I think I just figured out why this conversation is going nowhere.

The pro-certification folks think that certification would help
convince a non-technical manager to use perl for a project.
The programmers would determine that perl is the right language
for the job on a technical basis. The manager would use a oijia
board and certification to determine that perl is the best language
to use for the job. And everyone would be happy.

It's a very specific condition.
Programmers determine perl is the best technical language for job.
Manager needs some non-technical convincing.
Certification convinces manager.
Everyone is happy.

Rather than address this rather specific situation, however,
the anti-certification folks, denounce certification as
communist (red scare anyone?), spread fears of total bifurcation
of the entire Perl community, and warn of the zombie army of
braindead programmers with Perl Certificates taking over the
job market.

It's Fear, Uncertainty, and Doubt at it's finest.
You guys got Bill Gates and his Linux FUD beat hands down.

How exactly did logic get thrown out the window with this?

Perl certification won't find Bin Laden, so we shouldn't adopt it?
Every person capable of running a perl training course is against
certification, so there will be no way we can ever get anyone to
teach a perl certification course? Cats and dogs will be sleeping
together, the end of the world as we know it?

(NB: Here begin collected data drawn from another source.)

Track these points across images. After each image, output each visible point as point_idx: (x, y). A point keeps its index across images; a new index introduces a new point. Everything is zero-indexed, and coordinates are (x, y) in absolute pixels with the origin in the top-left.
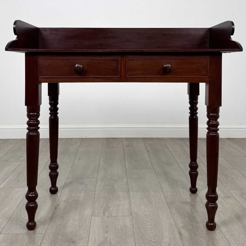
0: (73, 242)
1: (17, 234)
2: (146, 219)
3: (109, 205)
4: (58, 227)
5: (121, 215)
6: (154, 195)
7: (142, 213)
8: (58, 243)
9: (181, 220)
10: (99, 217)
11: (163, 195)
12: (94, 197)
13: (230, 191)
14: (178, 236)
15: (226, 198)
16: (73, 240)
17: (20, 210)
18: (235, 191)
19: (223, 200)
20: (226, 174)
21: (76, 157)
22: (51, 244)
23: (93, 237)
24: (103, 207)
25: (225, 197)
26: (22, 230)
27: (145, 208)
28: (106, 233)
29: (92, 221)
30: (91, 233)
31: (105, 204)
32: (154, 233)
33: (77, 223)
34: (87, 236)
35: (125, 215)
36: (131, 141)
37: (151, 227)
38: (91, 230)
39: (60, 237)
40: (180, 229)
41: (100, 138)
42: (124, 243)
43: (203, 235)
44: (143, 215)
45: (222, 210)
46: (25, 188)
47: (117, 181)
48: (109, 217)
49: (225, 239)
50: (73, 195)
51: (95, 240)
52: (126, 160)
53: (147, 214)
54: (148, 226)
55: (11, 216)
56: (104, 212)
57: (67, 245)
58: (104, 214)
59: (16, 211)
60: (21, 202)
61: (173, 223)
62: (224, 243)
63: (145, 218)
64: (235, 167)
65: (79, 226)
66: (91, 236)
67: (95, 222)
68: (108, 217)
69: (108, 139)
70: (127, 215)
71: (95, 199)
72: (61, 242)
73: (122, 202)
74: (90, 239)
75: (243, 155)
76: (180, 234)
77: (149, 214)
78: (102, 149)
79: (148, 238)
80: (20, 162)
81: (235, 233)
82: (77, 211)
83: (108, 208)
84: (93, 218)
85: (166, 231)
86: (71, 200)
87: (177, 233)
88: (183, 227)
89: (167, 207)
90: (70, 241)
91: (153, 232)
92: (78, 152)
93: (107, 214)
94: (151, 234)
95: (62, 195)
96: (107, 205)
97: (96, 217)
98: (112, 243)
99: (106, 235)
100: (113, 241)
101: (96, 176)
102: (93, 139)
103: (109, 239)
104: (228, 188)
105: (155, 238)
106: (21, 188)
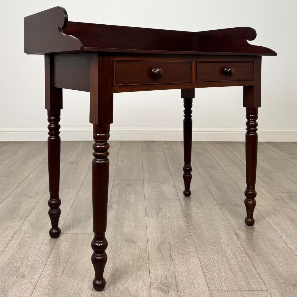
0: (133, 242)
1: (76, 234)
2: (200, 221)
3: (161, 207)
4: (115, 227)
5: (175, 216)
6: (204, 197)
7: (195, 214)
8: (118, 242)
9: (235, 222)
10: (153, 218)
11: (212, 198)
12: (144, 198)
13: (278, 193)
14: (235, 237)
15: (276, 200)
16: (132, 240)
17: (75, 211)
18: (283, 193)
19: (273, 202)
20: (272, 177)
21: (118, 160)
22: (112, 243)
23: (151, 237)
24: (156, 208)
25: (274, 199)
26: (80, 230)
27: (197, 210)
28: (164, 233)
29: (148, 222)
30: (149, 234)
31: (157, 206)
32: (211, 234)
33: (133, 224)
34: (146, 236)
35: (178, 216)
36: (170, 144)
37: (207, 228)
38: (148, 230)
39: (118, 237)
40: (236, 231)
41: (139, 141)
42: (183, 243)
43: (259, 236)
44: (196, 216)
45: (274, 212)
46: (74, 189)
47: (164, 183)
48: (164, 218)
49: (282, 240)
50: (123, 196)
51: (154, 240)
52: (168, 163)
53: (201, 215)
54: (204, 227)
55: (66, 216)
56: (157, 214)
57: (127, 244)
58: (158, 215)
59: (70, 212)
60: (74, 203)
61: (228, 225)
62: (281, 243)
63: (199, 219)
64: (279, 170)
65: (136, 226)
66: (149, 237)
67: (150, 223)
68: (162, 218)
69: (147, 142)
70: (181, 216)
71: (146, 201)
72: (121, 242)
73: (173, 204)
74: (149, 239)
75: (285, 159)
76: (237, 235)
77: (202, 216)
78: (143, 152)
79: (205, 238)
80: (64, 164)
81: (291, 234)
82: (131, 212)
83: (160, 209)
84: (147, 218)
85: (223, 232)
86: (123, 201)
87: (233, 234)
88: (238, 228)
89: (218, 209)
90: (130, 241)
91: (209, 232)
92: (119, 154)
93: (160, 215)
94: (208, 235)
95: (112, 196)
96: (159, 206)
97: (151, 218)
98: (172, 242)
99: (164, 236)
100: (172, 241)
101: (142, 178)
102: (132, 142)
103: (167, 239)
104: (276, 191)
105: (213, 238)
106: (71, 189)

Come on, people. You've been trained to think logically.
You all know the difference between empirical evidence
and wild speculation, between hypothosis and scientific law.

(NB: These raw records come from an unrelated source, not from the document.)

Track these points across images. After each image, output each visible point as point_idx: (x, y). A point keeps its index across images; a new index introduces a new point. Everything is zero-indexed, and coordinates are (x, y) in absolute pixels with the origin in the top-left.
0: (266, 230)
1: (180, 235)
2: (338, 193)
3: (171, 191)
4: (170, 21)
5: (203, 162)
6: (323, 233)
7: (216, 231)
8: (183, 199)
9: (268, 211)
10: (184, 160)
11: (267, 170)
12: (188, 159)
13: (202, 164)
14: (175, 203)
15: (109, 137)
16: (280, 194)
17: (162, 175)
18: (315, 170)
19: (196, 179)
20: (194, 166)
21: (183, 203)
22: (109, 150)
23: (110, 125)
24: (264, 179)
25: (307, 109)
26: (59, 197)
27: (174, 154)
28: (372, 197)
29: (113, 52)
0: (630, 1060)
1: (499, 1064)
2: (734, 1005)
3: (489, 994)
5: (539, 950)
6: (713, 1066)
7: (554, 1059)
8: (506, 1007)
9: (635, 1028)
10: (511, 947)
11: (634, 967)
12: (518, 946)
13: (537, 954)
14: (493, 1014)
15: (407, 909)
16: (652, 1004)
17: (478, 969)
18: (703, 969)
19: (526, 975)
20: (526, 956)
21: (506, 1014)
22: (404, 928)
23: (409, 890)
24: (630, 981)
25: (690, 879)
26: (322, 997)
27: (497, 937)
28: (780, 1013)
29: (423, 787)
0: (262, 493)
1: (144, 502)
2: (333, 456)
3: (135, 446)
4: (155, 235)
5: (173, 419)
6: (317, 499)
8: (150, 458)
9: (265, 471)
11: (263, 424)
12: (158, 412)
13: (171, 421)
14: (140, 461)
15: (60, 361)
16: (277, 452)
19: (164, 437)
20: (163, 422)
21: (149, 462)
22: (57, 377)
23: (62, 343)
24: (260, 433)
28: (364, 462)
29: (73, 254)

What the hell happened here?

How'd we get from Perl-Certification-Manager-Accepts-Perl
to the four horsemen of the friggen apocolypse???

It doesn't parse.

Just a refresher to those who were busy doing assembly programming
during their logic courses: The person making the assertion is
shouldered with the burden of evidence.

That means if you make a claim like "The perl community will
split in two if certification is adopted", then it is up to
you to provide the evidence and proof to support that assertion.
Otherwise it is nothing but FUD. Simply saying it will split
doesn't make it true. and starting with it as a premise is a
logical error.

The only assertion I've made in favor of certification is that
a manager who doesn't use the technical aspects of the languages
to choose which language to use might be persuaded in favor of
perl if perl certification were available. This seems to be true.
It certainly seems safe to say that perl certification won't cause
a manager to NOT choose perl. Therefore certification is at WORST,
no worse than it is now, at best an encouragement for managers to
select perl. This is a logically sound argument.

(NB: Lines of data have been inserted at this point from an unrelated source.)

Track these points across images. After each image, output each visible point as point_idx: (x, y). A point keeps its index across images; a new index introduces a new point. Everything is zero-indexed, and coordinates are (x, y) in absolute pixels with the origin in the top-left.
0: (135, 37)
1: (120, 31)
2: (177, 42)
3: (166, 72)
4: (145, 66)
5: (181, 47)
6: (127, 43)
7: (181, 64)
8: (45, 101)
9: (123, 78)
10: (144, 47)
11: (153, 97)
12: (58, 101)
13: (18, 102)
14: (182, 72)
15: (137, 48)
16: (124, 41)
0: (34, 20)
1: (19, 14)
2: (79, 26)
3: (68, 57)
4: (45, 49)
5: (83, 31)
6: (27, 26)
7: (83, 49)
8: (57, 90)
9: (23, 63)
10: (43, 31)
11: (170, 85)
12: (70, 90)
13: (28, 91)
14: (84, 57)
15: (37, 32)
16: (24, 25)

I am interested in hearing any logically sound arguments
against certification, because I'm aware that I may have
missed something. Many eyes make all bugs shallow, and that
sort of thing. But if you're not making a logical argument,
then all you're doing is spreading FUD.

All I've heard so far is logically equivalent to saying
"Hitler required certification", and then the pro-certification
folks get sucked into discussions of Nazism, when the whole
thing is just a bunch of bullshit/FUD to stand as an obstruction
to certification. Stopping certification at any cost, including
sacrificing logic and an honest approach to the facts. To what
end honestly, I don't know. Perhaps, you think of perl as you
ultimate hacker's dream, unencumbered by the realities of politics,
managerial decisions, and non-technical stuff like certification.
I don't know.

But it's clear to me that what happened on this list would happen
on a larger scale if certification were discussed at a national
level. And that made me realize that I just don't have the
energy to deal with that scale of bullshit, that enormous level
of FUD, on the order of possibly tens of thousands of otherwise
logical-thinking programmers suddenly succumbing to the fear
that maybe the Earth isn't flat, maybe the Earth isn't at the
center of the universe, and rather than look through someone's
telescope, would rather fool themselves with smoke and mirrors
that they would on any other occaision recognize instantly as
a pile of stinking manure.

Just thinking about it makes me tired.

And so I withdraw, at least until as such a time that someone
actually wants to engage in a logical discussion about certification.

But I'm done trying to convince the unconvincible.
I'm done trying to apply logic to the illogical.
I'm done trying to move the immovable.

Anyone who is vehement anything refuses to look through the telescope.